When Can We Trust Deep Neural Networks? Towards Reliable Industrial Deployment with an Interpretability Guide

arXiv cs.CV / 4/22/2026

📰 NewsSignals & Early TrendsIdeas & Deep AnalysisModels & Research

Key Points

  • The paper addresses a key barrier to using deep neural networks in safety-critical settings: they can produce highly accurate but unreliable outputs with no internal mechanism to flag uncertainty or errors.
  • It proposes a post-hoc, explanation-based reliability indicator for binary defect detection that aims to proactively catch false negatives by comparing class-specific vs class-agnostic discriminative heatmaps.
  • The method computes a reliability score using the difference in Intersection over Union (IoU) between those heatmaps, and adds an adversarial enhancement step to further amplify the signal.
  • Experiments on two industrial defect detection benchmarks show the approach can effectively identify false negatives, reaching 100% recall with adversarial enhancement while trading off performance on true negatives.
  • Overall, the authors argue for a new “data-model-explanation-output” deployment paradigm that goes beyond end-to-end black-box predictions to better support trustworthy real-world AI.

Abstract

The deployment of AI systems in safety-critical domains, such as industrial defect inspection, autonomous driving, and medical diagnosis, is severely hampered by their lack of reliability. A single undetected erroneous prediction can lead to catastrophic outcomes. Unfortunately, there is often no alternative but to place trust in the outputs of a trained AI system, which operates without an internal safeguard to flag unreliable predictions, even in cases of high accuracy. We propose a post-hoc explanation-based indicator to detect false negatives in binary defect detection networks. To our knowledge, this is the first method to proactively identify potentially erroneous network outputs. Our core idea leverages the difference between class-specific discriminative heatmaps and class-agnostic ones. We compute the difference in their intersection over union (IoU) as a reliability score. An adversarial enhancement method is further introduced to amplify this disparity.
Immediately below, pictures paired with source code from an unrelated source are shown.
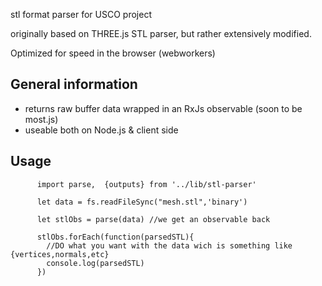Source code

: stl format parser for USCO project

originally based on THREE.js STL parser, but rather extensively modified.

Optimized for speed in the browser (webworkers)


General information
-------------------

  - returns raw buffer data wrapped in an RxJs observable (soon to be most.js)
  - useable both on Node.js & client side 


Usage 
------------------

  
          import parse,  {outputs} from '../lib/stl-parser'

          let data = fs.readFileSync("mesh.stl",'binary')

          let stlObs = parse(data) //we get an observable back

          stlObs.forEach(function(parsedSTL){
            //DO what you want with the data wich is something like {vertices,normals,etc}
            console.log(parsedSTL) 
          })
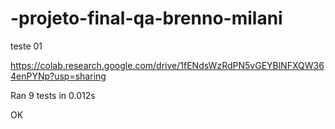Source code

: # -projeto-final-qa-brenno-milani









teste 01

https://colab.research.google.com/drive/1fENdsWzRdPN5vGEYBlNFXQW364enPYNp?usp=sharing

Ran 9 tests in 0.012s

OK
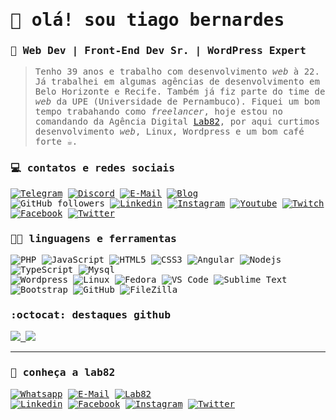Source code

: <samp>

# 👋 olá! sou tiago bernardes
### :rocket: Web Dev | Front-End Dev Sr. | WordPress Expert
> Tenho 39 anos e trabalho com desenvolvimento *web* à 22. Já trabalhei em algumas agências de desenvolvimento em Belo Horizonte e Recife. Também já fiz parte do time de *web* da UPE (Universidade de Pernambuco). Fiquei um bom tempo trabahando como *freelancer*, hoje estou no comandando da Agência Digital [Lab82](https://lab82.dev), por aqui curtimos desenvolvimento *web*, Linux, Wordpress e um bom café forte :coffee:.

### :computer: contatos e redes sociais
[![Telegram](https://img.shields.io/badge/-telegram-222?style=for-the-badge&logo=telegram&logoColor=26a5e4&link=https://t.me/tiagobernard)](https://t.me/tiagobernard)
[![Discord](https://img.shields.io/badge/-tiagobernard%235516-222?style=for-the-badge&logo=Discord&logoColor=7289DA&link=https://discord.com/users/556874691348791326/)](https://discord.com/users/556874691348791326/)
[![E-Mail](https://img.shields.io/badge/-email-222?style=for-the-badge&logo=mail.ru&logoColor=3f729b&link=mailto:tiago@tiagobernardes.com.br)](mailto:tiago@tiagobernardes.com.br)
[![Blog](https://img.shields.io/badge/-tiagobernardes.com.br-222?style=for-the-badge&logo=LiveChat&logoColor=3f729b&link=https://tiagobernardes.com.br)](https://tiagobernardes.com.br)<br />
![GitHub followers](https://img.shields.io/github/followers/tiagobernard?color=000&label=seguir&logo=github&style=flat-square&labelColor=222)
[![Linkedin](https://img.shields.io/badge/-linkedin-222?style=flat-square&logo=Linkedin&logoColor=white&labelColor=0b66c1&link=https://linkedin.com/in/tiagobernard)](https://linkedin.com/in/tiagobernard)
[![Instagram](https://img.shields.io/badge/-instagram-222?style=flat-square&logo=Instagram&logoColor=white&labelColor=C13584&link=https://instagram.com/tiagobernard)](https://instagram.com/tiagobernard)
[![Youtube](https://img.shields.io/badge/-youtube-222?style=flat-square&logo=youtube&logoColor=fff&labelColor=red&link=https://youtube.com/tiagobernards)](https://youtube.com/tiagobernards)
[![Twitch](https://img.shields.io/badge/-twitch-222?style=flat-square&logo=Twitch&logoColor=fff&labelColor=9146ff&link=https://www.twitch.tv/tiagobernards)](https://www.twitch.tv/tiagobernards)
[![Facebook](https://img.shields.io/badge/-facebook-222?style=flat-square&logo=Facebook&logoColor=white&labelColor=2e88fe&link=https://www.facebook.com/tiagobernard.dev)](https://www.facebook.com/tiagobernard.dev)
[![Twitter](https://img.shields.io/badge/-twitter-222?style=flat-square&logo=Twitter&logoColor=fff&labelColor=1DA1F2&link=https://twitter.com/tiagobernard)](https://twitter.com/tiagobernard)

### :technologist: linguagens e ferramentas
![PHP](http://img.shields.io/badge/-PHP-3776AB?style=flat-square&logo=php&logoColor=ffffff)
![JavaScript](https://img.shields.io/badge/-JavaScript-F7DF1E?style=flat-square&logo=javascript&logoColor=000000&labelColor=F7DF1E&color=F7DF1E)
![HTML5](https://img.shields.io/badge/-HTML5-E34F26?style=flat-square&logo=html5&logoColor=ffffff)
![CSS3](https://img.shields.io/badge/-CSS3-%231572B6?style=flat-square&logo=css3)
![Angular](https://img.shields.io/badge/-Angular-%23dd0031?style=flat-square&logo=angular)
![Nodejs](https://img.shields.io/badge/-Nodejs-%23339933?style=flat-square&logoColor=fff&logo=node.js)
![TypeScript](https://img.shields.io/badge/-TypeScript-%23007acc?style=flat-square&logoColor=fff&logo=typescript)
![Mysql](https://img.shields.io/badge/-Mysql-4479A1?style=flat-square&logo=mysql&logoColor=ffffff)<br />
![Wordpress](http://img.shields.io/badge/-Wordpress-21759B?style=flat-square&logo=wordpress&logoColor=ffffff)
![Linux](http://img.shields.io/badge/-Linux-fcc624?style=flat-square&logo=linux&logoColor=333)
![Fedora](http://img.shields.io/badge/-Fedora-294172?style=flat-square&logo=fedora&logoColor=fff)
![VS Code](http://img.shields.io/badge/-VS%20Code-007ACC?style=flat-square&logo=visual-studio-code&logoColor=ffffff)
![Sublime Text](http://img.shields.io/badge/-Sublime%20Text-ED8B0B?style=flat-square&logo=sublime-text&logoColor=fff)
![Bootstrap](https://img.shields.io/badge/-Bootstrap-563D7C?style=flat-square&logo=Bootstrap&logoColor=fff)
![GitHub](https://img.shields.io/badge/-GitHub-222?style=flat-square&logo=github&logoColor=fff)
![FileZilla](http://img.shields.io/badge/-FileZilla-BF0000?style=flat-square&logo=filezilla&logoColor=fff)

### :octocat: destaques github

<div>
	<a href="https://github.com/tiagobernard">
		<img src="https://github-readme-stats.vercel.app/api?username=tiagobernard&show_icons=true&include_all_commits=true&count_private=true&hide_border=true&bg_color=222&title_color=3f729b&icon_color=3f729b&custom_title=status&text_color=fff"/>
		<img src="https://github-readme-stats.vercel.app/api/top-langs/?username=tiagobernard&langs_count=8&hide_border=true&bg_color=222&title_color=3f729b&custom_title=principais%20linguagens&text_color=fff&layout=compact"/>
	</a>
</div>

----

### :test_tube: conheça a lab82
[![Whatsapp](https://img.shields.io/badge/-whatsapp-222?style=for-the-badge&logo=whatsapp&logoColor=128C7E&link=http://bit.ly/WhatsAppLab82)](https://bit.ly/3yBv0vc)
[![E-Mail](https://img.shields.io/badge/-falecom@lab82.dev-222?style=for-the-badge&logo=mail.ru&logoColor=a6ce39&link=mailto:falecom@lab82.dev)](mailto:falecom@lab82.dev)
[![Lab82](https://img.shields.io/badge/-lab82.dev-222?style=for-the-badge&logo=rss&logoColor=a6ce39&link=http://bit.ly/WhatsAppLab82)](https://lab82.dev)<br/>
[![Linkedin](https://img.shields.io/badge/-agencialab82-222?style=flat-square&logo=Linkedin&logoColor=0b66c1&link=https://linkedin.com/company/agencialab82)](https://linkedin.com/company/agencialab82)
[![Facebook](https://img.shields.io/badge/-@lab82.dev-222?style=flat-square&logo=Facebook&logoColor=2e88fe&link=https://www.facebook.com/lab82.dev)](https://www.facebook.com/lab82.dev)
[![Instagram](https://img.shields.io/badge/-@lab82.dev-222?style=flat-square&logo=Instagram&logoColor=c13584&link=https://instagram.com/lab82.dev)](https://instagram.com/lab82.dev)
[![Twitter](https://img.shields.io/badge/-@Lab82Dev-222?style=flat-square&logo=Twitter&logoColor=1DA1F2&link=https://twitter.com/Lab82Dev)](https://twitter.com/Lab82Dev)

</samp>
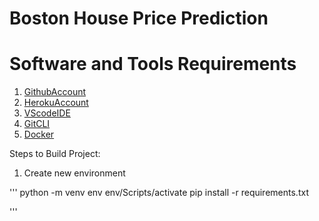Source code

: # Boston House Price Prediction

# Software and Tools Requirements

1. [GithubAccount](https://github.com)
2. [HerokuAccount](https://heroku.com)
3. [VScodeIDE](https://code.visualstudio.com)
4. [GitCLI](https://git-scm.com/downloads)
5. [Docker](https://docker.com)


Steps to Build Project:

1. Create new environment

'''
python -m venv env
env/Scripts/activate
pip install -r requirements.txt

'''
Evaluations on two industrial defect detection benchmarks show our method effectively identifies false negatives. With adversarial enhancement, it achieves 100\% recall, albeit with a trade-off for true negatives. Our work thus advocates for a new and trustworthy deployment paradigm: data-model-explanation-output, moving beyond conventional end-to-end systems to provide critical support for reliable AI in real-world applications.